ENCOURAGE DISSENT, SAYS PANEL
The report from the Institute, which advises the federal government on
medical matters, said the process should encourage workers who have doubts
to decline to be vaccinated, thus sending a clear message to the government
about what questions need to be answered before the plan is widened.
It noted that people would be acting out of altruism and said special
care should be taken to protect them. It also said no one knows what kind of
side effects will be seen and the CDC needs to keep a careful eye out.
"People need to feel entirely free to say 'No, I won't get vaccinated',"
Alta Charo, a professor of law and bioethics at the University of Wisconsin,
told a telephone briefing.
Gerberding said the plan was clearly voluntary and included provisions
for "live monitoring" and for educating volunteers. "We have literally
engaged in countless hours of preparation for this endeavor," she said.
Smallpox was eradicated worldwide in 1979 but several countries,
including the United States, have stocks of the virus that could be used to
make weapons.
The vaccine that wiped out smallpox is old and causes many side effects.
It kills between one and two in every million people who get it, and
Americans may be more vulnerable to side effects than in the 1970s when
general vaccination ended.
But the Bush administration decided the risk was worth taking in view of
the possible threat of biological attack. The CDC asked the Institute to
take a look at the plan.
The Institute panel raised many issues that labor unions and other groups
have -- that the plan does not say what happens to people who get sick. Not
only are the vaccinated workers at risk, but so are people they come into
contact with in the first two weeks after being immunized.

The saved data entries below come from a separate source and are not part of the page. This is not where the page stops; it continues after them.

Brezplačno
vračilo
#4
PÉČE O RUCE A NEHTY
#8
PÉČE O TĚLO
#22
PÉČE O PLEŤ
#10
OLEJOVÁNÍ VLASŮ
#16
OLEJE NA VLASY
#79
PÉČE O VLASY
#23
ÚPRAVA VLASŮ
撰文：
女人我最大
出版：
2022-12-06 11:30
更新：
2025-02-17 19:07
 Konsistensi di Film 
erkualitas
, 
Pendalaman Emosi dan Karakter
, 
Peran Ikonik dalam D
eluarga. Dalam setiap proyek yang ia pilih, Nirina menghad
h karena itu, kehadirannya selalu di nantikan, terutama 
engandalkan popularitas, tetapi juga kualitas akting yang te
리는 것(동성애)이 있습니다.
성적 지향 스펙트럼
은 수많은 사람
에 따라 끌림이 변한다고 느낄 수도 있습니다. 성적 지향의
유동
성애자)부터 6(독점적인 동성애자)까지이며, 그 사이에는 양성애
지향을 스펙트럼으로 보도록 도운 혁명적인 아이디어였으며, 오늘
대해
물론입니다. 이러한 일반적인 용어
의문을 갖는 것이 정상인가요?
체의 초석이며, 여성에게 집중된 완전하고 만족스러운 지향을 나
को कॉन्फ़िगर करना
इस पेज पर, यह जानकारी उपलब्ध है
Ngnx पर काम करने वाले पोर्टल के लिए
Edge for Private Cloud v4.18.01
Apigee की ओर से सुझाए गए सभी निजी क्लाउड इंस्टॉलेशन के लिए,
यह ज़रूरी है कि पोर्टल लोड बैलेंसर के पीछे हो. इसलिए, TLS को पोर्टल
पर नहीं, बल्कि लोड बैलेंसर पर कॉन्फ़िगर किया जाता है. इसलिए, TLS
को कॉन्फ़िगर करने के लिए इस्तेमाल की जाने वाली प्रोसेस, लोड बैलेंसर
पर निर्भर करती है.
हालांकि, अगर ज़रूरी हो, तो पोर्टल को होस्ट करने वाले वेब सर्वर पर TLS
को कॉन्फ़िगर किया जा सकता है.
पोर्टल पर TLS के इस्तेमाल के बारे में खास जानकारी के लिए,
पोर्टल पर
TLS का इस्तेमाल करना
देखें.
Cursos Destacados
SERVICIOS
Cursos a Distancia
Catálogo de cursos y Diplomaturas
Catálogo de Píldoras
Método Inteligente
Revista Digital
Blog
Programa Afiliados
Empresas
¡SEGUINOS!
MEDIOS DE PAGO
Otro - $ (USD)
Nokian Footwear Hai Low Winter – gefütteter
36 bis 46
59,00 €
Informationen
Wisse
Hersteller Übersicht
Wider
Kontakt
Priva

This is because the vaccine uses a live virus related to smallpox, called
vaccinia.
Health officials have said volunteers will have to rely on their own
insurance, worker's compensation or perhaps mechanisms put in place by their
own employers.
Unions, the American Nurses Association and other groups have urged a
delay in the program until such issues are addressed. Congressional
Democrats, including leaders of the House and Senate, wrote a letter to Bush
on Friday asking him to work with Congress to create a compensation plan.
The CDC's top vaccination expert, Dr. Walt Orenstein, acknowledged that
there is no provision for someone who may be made sick by contact with an
immunized person. But he said the plan calls for covering the vaccine site
with gauze, which should reduce the risks.